Pengacara Denny Indrayana (Cuplik.com/ Ade Lukman)
Cuplikcom - Jakarta - Ramai- ramai ingin memakzulkan Presiden Jokowi di tengah Pandemi Covid-19 diakui sulit oleh Advokat Denny Indrayana, pasalnya, selain syaratnya yang sulit dipenuhi, pemerintahan Jokowi didukung oleh mayoritas partai politik di parlemen.
"Di sini saja prosesnya sudah berat, dengan oposisi yang tinggal PKS dan Partai Demokrat, bisa kita duga (usulan pemakzulan) akan ditolak oleh DPR. Jadi baru langkah pertama saja presiden sudah aman," kata Denny dalam diskusi daring 'Menyoal Kebebasan Berpendapat dan Konstitusionalitas Pemakzulan Presiden di Masa Pandemi Covid-19', Senin, (1/6/2020).
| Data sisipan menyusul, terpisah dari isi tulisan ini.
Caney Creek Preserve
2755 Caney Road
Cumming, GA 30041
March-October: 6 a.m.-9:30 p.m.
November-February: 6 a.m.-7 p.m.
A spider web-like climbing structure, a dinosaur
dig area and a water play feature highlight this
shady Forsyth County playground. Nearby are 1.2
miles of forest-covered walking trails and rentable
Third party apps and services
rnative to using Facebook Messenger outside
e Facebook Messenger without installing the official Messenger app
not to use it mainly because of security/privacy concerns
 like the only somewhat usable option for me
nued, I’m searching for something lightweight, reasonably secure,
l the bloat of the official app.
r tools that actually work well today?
Denny menjelaskan Pasal 7A UUD 1945 mengatur presiden bisa diberhentikan oleh MPR atas usul DPR jika terbukti melanggar hukum berupa pengkhianatan terhadap negara, korupsi, penyuapan, tindak pidana berat, atau melakukan perbuatan tercela. Sebabnya tahapan pertama pemakzulan ada di tangan DPR.
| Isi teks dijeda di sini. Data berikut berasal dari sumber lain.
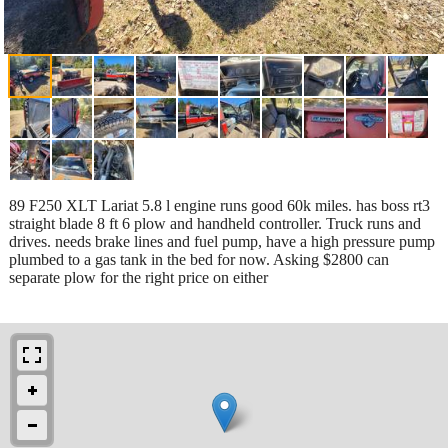
89 F250 XLT Lariat 5.8 l engine runs good 60k miles. has boss rt3
straight blade 8 ft 6 plow and handheld controller. Truck runs and
drives. needs brake lines and fuel pump, have a high pressure pump
plumbed to a gas tank in the bed for now. Asking $2800 can
separate plow for the right price on either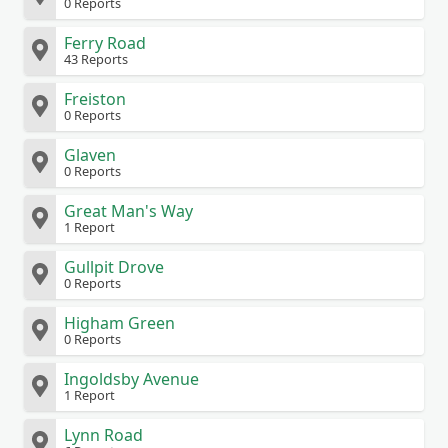
0 Reports
Ferry Road
43 Reports
Freiston
0 Reports
Glaven
0 Reports
Great Man's Way
1 Report
Gullpit Drove
0 Reports
Higham Green
0 Reports
Ingoldsby Avenue
1 Report
Lynn Road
Tidak berhenti di DPR, kata Denny tahapan berikutnya mengajukan ke Mahkamah Konstitusi untuk memeriksa dan mengadili tindak pidana yang dilakukan presiden. Ada tiga kemungkinan di sini: usulan ditolak, tidak dapat diterima, dan mendengarkan pendapat DPR.
Jika MK ternyata menyatakan presiden melakukan tindak pidana, maka tahapan berikutnya adalah sidang MPR.
"Di MPR belum tentu juga diberhentikan. Bisa saja keputusan MK itu dianulir MPR," tutur Denny.
Denny menambahkan, pemakzulan presiden terganjal oleh syarat kuorum di DPR dan MPR yang diatur dalam Pasal 7B ayat 3 UUD 1945. Pengajuan pemakzulan di rapat paripurna DPR mensyaratkan harus mendapat dukungan dan dihadiri sekurang-kurangnya dua pertiga anggota.
Syarat kuorum ini pun semakin berat jika nantinya pemakzulan Presiden dibawa ke sidang paripurna MPR. UUD 1945 mengatur pemberhentian presiden di sidang MPR bisa dilakukan jika dihadiri tiga perempat anggota MPR dan disetujui dua pertiga anggota.